Beranda » Refleksi Sosial Politik yang Disuguhkan Teater Koma dalam Lakon Sekadar Imajinasi

Refleksi Sosial Politik yang Disuguhkan Teater Koma dalam Lakon Sekadar Imajinasi

Sekadar Imajinasi merupakan sebuah lakon/drama yang diproduksi oleh Teater Koma. Lakon ini memiliki durasi pementasan yang terhitung singkat, namun kaya akan sarat yang terkandung di dalamnya.

Sekadar Imajinasi dipentaskan di sanggar Teater Koma pada masa pandemi dan disajikan di berbagai media sosial milik Teater Koma dengan hastag #DigitalisasiKoma sebagai salah satu upaya untuk tetap berkarya di masa pandemi.

Lakon Sekadar Imajinasi ditulis dan disutradarai oleh Rangga Riantiarno. Dalam pementasannya, dekorasi panggung yang digunakan yakni panggung prosenium berlatar hitam dengan set property satu meja dan dua kursi. Adapun hand property yang digunakan, yakin gavel (palu yang digunakan oleh hakim). Tata letak lampu diletakkan di langit-langit, bertujuan untuk menerangi panggung, properti, dan pemain.

Pementasan dibuka dengan sebuah pengadilan terhadap seseorang yang dituduh telah mengakibatkan kemalangan terhadap banyak orang.

Tata busana yang digunakan dalam pementasan lakon ini pun sangat menarik, dilihat dari tokoh utama yang menggunakan kostum narapidana dengan gaya western, yakin bergaris hitam dan putih. Kemudian, hakim dengan kostum toga nya dipadukan dengan model rambut ala abad pertengahan. Lalu, Mulyono dan Samil dengan kostum badutnya.

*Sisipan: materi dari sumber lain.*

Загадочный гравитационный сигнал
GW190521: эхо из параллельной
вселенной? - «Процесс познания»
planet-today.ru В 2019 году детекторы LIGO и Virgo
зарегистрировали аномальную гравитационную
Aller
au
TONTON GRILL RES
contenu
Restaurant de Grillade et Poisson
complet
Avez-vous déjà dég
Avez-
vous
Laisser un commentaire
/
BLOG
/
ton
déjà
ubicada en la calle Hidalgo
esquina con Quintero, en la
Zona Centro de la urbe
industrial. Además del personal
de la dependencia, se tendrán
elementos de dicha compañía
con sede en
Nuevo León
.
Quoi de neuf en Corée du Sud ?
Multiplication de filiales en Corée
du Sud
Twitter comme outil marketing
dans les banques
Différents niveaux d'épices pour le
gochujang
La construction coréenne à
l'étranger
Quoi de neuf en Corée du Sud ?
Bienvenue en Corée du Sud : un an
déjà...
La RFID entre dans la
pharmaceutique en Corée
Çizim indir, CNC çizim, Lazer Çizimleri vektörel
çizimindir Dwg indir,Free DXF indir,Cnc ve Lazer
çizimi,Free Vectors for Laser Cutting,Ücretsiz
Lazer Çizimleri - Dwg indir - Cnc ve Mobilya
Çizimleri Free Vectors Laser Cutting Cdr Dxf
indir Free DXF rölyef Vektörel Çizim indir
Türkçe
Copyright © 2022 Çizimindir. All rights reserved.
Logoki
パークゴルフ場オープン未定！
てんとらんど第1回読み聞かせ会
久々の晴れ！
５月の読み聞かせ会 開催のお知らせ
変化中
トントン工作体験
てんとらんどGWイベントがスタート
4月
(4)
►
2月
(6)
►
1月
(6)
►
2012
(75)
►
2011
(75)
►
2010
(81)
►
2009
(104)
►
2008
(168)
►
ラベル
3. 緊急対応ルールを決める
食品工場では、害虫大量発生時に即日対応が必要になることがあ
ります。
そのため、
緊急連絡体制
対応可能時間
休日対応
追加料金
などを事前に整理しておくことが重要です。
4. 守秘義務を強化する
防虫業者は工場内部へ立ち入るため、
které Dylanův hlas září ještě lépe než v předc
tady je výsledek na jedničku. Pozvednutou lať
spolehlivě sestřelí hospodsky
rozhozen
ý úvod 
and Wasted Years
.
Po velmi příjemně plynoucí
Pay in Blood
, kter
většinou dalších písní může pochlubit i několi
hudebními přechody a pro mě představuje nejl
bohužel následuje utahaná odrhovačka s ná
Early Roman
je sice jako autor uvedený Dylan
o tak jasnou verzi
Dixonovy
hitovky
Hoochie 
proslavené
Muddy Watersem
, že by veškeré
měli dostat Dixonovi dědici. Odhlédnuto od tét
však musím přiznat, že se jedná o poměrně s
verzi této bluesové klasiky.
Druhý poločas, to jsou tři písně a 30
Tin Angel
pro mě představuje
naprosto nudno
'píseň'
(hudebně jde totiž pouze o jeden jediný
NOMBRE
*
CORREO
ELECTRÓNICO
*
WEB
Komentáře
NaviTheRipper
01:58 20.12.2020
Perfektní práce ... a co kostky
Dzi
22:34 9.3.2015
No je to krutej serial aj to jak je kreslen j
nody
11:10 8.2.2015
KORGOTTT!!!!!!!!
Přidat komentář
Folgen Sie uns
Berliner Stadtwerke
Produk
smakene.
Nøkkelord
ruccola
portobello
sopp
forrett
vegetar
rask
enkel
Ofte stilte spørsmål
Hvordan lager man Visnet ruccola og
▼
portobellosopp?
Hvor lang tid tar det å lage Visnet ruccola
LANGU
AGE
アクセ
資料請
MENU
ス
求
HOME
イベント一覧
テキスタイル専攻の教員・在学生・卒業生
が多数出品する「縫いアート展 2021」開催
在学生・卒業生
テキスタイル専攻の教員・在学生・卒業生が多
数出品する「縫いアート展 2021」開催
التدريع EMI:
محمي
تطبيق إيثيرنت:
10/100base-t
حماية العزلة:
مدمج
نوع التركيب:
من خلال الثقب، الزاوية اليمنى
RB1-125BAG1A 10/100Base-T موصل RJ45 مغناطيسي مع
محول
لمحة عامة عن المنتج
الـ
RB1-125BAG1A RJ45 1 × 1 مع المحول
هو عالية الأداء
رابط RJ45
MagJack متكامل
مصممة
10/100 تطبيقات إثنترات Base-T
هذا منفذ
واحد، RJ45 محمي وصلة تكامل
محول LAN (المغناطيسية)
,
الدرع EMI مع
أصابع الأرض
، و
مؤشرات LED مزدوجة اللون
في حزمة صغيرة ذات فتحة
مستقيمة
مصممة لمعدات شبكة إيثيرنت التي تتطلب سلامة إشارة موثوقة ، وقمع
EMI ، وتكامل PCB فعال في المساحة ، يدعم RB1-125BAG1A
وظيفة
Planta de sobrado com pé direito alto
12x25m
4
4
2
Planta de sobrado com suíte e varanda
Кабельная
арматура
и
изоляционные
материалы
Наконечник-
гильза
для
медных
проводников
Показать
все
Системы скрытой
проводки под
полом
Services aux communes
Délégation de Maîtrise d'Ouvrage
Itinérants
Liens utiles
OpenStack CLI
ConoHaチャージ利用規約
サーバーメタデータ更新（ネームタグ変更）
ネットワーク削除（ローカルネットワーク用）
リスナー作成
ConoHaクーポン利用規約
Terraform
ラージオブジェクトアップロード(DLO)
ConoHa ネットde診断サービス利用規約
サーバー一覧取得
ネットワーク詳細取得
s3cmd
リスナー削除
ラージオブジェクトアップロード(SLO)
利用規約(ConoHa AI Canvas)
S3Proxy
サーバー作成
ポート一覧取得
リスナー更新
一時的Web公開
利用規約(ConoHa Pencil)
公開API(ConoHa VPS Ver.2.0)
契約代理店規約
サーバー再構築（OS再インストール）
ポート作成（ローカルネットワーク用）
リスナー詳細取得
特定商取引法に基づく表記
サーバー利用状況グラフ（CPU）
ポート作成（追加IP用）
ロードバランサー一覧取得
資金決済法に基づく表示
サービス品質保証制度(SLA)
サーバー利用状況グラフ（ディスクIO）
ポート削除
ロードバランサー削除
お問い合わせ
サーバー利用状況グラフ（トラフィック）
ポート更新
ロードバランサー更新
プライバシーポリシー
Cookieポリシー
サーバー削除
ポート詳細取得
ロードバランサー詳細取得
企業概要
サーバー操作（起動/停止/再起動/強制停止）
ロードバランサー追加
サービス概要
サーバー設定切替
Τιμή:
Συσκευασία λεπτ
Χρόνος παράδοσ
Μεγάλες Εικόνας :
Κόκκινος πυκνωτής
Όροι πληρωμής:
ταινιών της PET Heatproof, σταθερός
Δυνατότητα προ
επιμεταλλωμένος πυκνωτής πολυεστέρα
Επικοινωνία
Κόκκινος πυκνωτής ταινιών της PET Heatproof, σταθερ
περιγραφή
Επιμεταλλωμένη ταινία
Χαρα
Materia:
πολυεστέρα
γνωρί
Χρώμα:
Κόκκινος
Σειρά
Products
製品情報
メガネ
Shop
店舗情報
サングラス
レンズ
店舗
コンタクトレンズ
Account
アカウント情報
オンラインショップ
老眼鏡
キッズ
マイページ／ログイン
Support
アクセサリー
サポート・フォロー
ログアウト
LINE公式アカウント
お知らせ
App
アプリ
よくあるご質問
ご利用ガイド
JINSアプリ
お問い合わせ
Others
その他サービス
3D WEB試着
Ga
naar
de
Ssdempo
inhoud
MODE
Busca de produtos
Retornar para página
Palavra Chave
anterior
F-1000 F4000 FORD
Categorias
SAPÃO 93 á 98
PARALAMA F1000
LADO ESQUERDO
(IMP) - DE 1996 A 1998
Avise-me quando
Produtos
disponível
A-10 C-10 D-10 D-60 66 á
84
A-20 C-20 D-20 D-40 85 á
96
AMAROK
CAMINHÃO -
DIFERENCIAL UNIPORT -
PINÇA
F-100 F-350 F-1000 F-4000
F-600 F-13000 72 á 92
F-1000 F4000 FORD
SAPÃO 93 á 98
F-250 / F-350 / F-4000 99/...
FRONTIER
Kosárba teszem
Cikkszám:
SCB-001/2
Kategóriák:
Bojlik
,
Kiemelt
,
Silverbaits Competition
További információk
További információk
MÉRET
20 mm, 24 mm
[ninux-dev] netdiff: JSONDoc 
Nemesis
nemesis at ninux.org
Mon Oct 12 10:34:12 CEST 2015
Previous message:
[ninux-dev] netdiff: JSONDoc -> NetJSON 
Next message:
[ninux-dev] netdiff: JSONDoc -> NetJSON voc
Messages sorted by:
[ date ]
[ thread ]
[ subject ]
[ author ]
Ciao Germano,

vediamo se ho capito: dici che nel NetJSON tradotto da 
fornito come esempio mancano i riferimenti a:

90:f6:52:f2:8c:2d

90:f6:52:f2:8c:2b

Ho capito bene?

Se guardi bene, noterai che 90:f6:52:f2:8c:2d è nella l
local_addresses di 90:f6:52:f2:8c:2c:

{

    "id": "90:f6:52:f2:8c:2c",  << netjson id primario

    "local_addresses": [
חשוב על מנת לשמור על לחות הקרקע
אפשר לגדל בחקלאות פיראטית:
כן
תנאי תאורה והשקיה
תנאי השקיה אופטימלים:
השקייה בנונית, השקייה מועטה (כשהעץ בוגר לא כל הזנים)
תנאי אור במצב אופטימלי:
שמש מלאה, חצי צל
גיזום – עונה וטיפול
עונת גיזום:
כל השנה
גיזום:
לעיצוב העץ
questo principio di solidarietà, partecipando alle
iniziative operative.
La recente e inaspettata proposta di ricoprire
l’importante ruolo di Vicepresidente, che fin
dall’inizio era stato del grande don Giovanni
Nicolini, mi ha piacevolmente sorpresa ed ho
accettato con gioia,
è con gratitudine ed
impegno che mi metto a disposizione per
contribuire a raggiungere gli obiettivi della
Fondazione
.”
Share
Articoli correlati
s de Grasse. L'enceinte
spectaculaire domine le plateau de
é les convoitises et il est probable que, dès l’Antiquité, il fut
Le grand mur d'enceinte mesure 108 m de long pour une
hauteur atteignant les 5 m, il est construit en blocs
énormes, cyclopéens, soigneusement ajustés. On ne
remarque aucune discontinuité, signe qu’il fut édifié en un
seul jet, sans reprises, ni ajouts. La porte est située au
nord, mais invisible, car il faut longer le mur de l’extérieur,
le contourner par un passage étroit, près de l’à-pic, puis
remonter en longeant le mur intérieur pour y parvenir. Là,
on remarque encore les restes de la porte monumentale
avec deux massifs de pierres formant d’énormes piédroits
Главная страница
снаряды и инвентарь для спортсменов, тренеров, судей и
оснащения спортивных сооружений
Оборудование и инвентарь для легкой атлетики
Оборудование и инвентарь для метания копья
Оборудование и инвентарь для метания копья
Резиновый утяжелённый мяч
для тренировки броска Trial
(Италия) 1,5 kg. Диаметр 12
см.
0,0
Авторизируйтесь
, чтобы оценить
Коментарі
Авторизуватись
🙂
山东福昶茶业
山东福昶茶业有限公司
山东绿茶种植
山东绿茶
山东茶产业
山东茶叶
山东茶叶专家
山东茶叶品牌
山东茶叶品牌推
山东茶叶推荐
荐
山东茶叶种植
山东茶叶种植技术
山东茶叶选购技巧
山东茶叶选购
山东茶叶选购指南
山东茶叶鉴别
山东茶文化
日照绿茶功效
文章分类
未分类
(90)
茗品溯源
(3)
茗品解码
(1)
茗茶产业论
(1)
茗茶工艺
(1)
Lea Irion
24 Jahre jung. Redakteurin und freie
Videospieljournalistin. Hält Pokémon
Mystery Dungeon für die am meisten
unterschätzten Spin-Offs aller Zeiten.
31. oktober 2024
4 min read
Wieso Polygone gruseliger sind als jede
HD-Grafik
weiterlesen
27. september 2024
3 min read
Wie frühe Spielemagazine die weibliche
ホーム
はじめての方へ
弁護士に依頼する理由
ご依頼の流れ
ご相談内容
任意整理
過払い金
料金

Lakon ini mengandung refleksi politik yang terjadi di masa pandemi, dimana dia mengambil dana bantuan sosial yang seharusnya dibagikan kepada masyarakat. Hal tersebut ditunjukkan dengan jelas pada dialog antara istri dan teman, sebagai berikut:

“Istri: Di pengadilan, dia mengaku mengambil dana bantuan sosial sebanyak 1 triliun.”

Adapun dialog yang menggambarkan bahwa kondisi psikologis tokoh utama terganggu karena merasa bersalah dan bertanggung jawab atas perbuatannya. Berikut dialognya:

“Teman: Lantas, mau diapakan suamimu?”

“Istri: Aku sendiri sudah bingung. Entah sudah berapa dokter dan psikiater kami datangi untuk konsultasi. Hasilnya, kamu lihat sendiri kan? Tidak tahu bagaimana cara menyembuhkannya.”

Pementasan ini diakhiri dengan bisikan-bisikan yang bergumam. Secara keseluruhan lakon yang dipentaskan oleh Teater Koma ini sungguh sangat menarik, dan mengandung refleksi sosial dan politik masyarakat di masa pandemi.